Optimal Dredge Fleet Scheduling Tool from MarTREC
The U.S. Army Corps of Engineers (USACE) annually dredges hundreds of navigation projects through its fleet of government dredges and individual contracts with private industry.
Building on previous research with the USACE, the Maritime Transportation Research and Education Center (MarTREC) developed and implemented a scheduling optimization decision support tool that provides comprehensive sensitivity analysis regarding the impact of travel distance, idle time, varying dredge job sizes, available dredge equipment and the size of environmental windows.
Further, MarTREC has expanded the decision tool to allow for multiple dredge resources to work on a single job and/or in non-consecutive intervals, and for environmental windows to be enforced in a dredge-specific fashion.

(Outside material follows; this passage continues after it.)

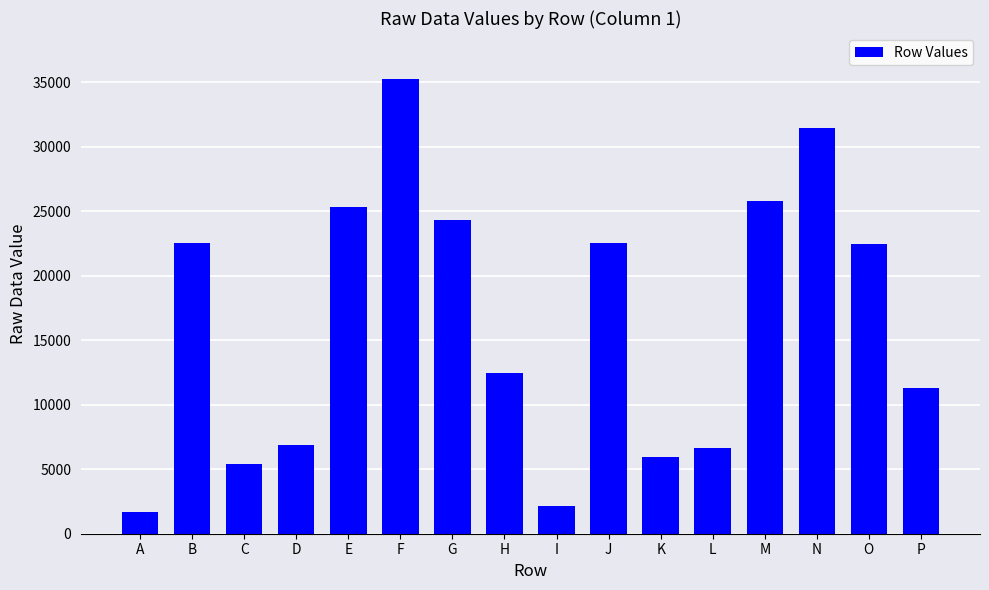

Is it true that the value at M is 17428?

False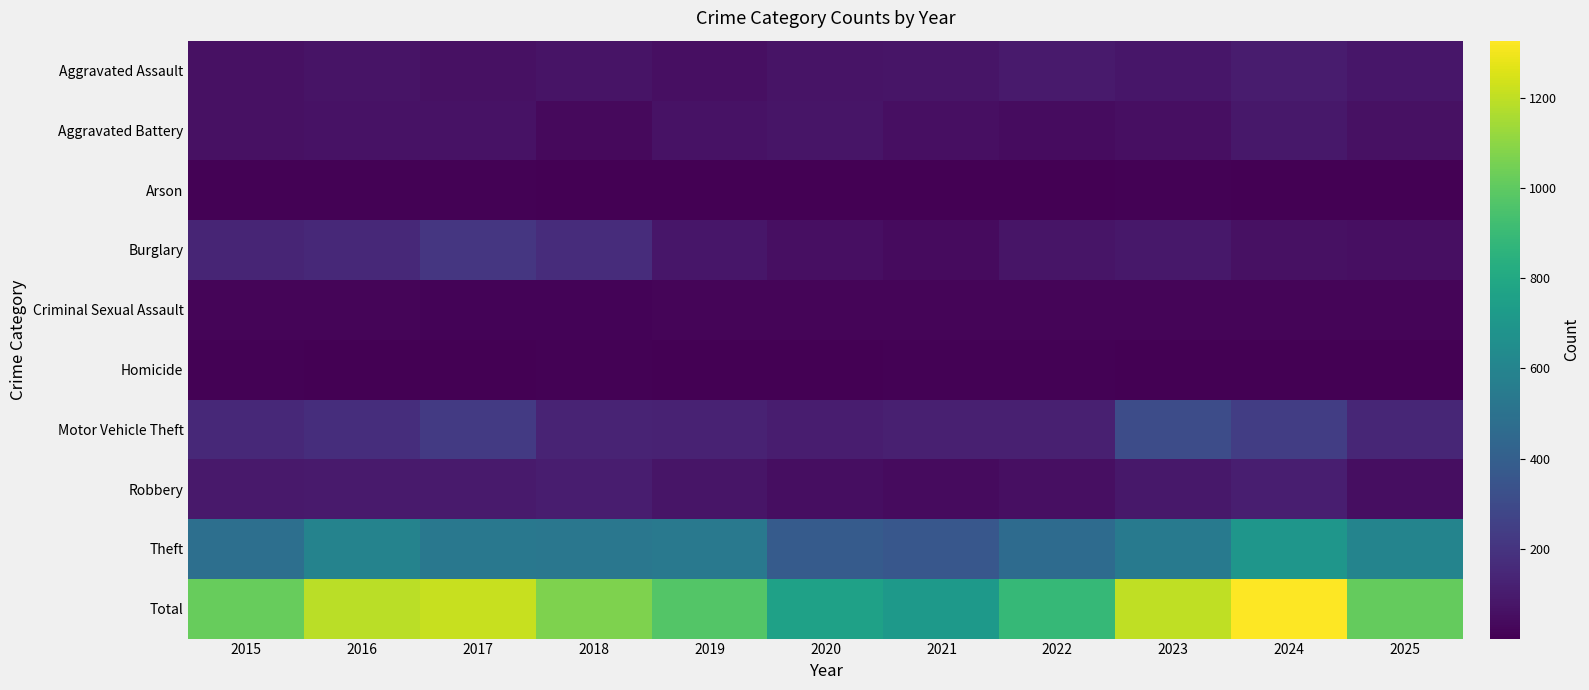

Between 2019 and 2021, which series saw the biggest shift?

Total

MarTREC built a tool that suggested solutions for USACE’s decision of allocating dredge resources to projects system-wide under necessary constraints that included several factors:
1) environmental restrictions concerning when dredging can take place due to migration patterns of turtles, birds, fish and other wildlife;
2) dredge equipment resource availability;
3) varying equipment productivity rates that affect project completion times.

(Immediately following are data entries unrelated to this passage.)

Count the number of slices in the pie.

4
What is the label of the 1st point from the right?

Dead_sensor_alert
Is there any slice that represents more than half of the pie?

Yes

The optimization work is part of USACE’s ongoing initiative to take a systems operation research approach to aid in their maritime transportation decision processes.
This work has offered a highly generalized dredge scheduling optimization framework for use by dredge planners. The work has already been transferred to USACE computing systems, and various versions of the developed model have been utilized in support of planning efforts on the West and East coast.

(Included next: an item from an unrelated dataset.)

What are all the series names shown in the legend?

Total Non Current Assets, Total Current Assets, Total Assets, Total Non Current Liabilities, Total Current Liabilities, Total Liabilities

The results of the project show that partial dredging, dredge maintenance, modified mob/demob (mobilization and demobilization), costs/budgets, multiple dredges per job and multiple visits to jobs can all be allowed for in a constraint programming platform.
Using this platform, feasible solutions can be obtained to this complex model in a matter of minutes or hours. Evaluating the potential benefit on cubic yards dredged by considering each model enhancement suggests that these new flexibilities are significant for guiding practitioners to solutions (adding the discussed flexibilities to the models make a significant difference in the solutions obtained).
With a more flexible model and the potential for an increase in cubic yards dredged, comes a new set of computational challenges.
In addition to revealing how to model additional problem features, this project has revealed a number of new methodological challenges that need to be explored – increased solution space and more complex decision variable structure.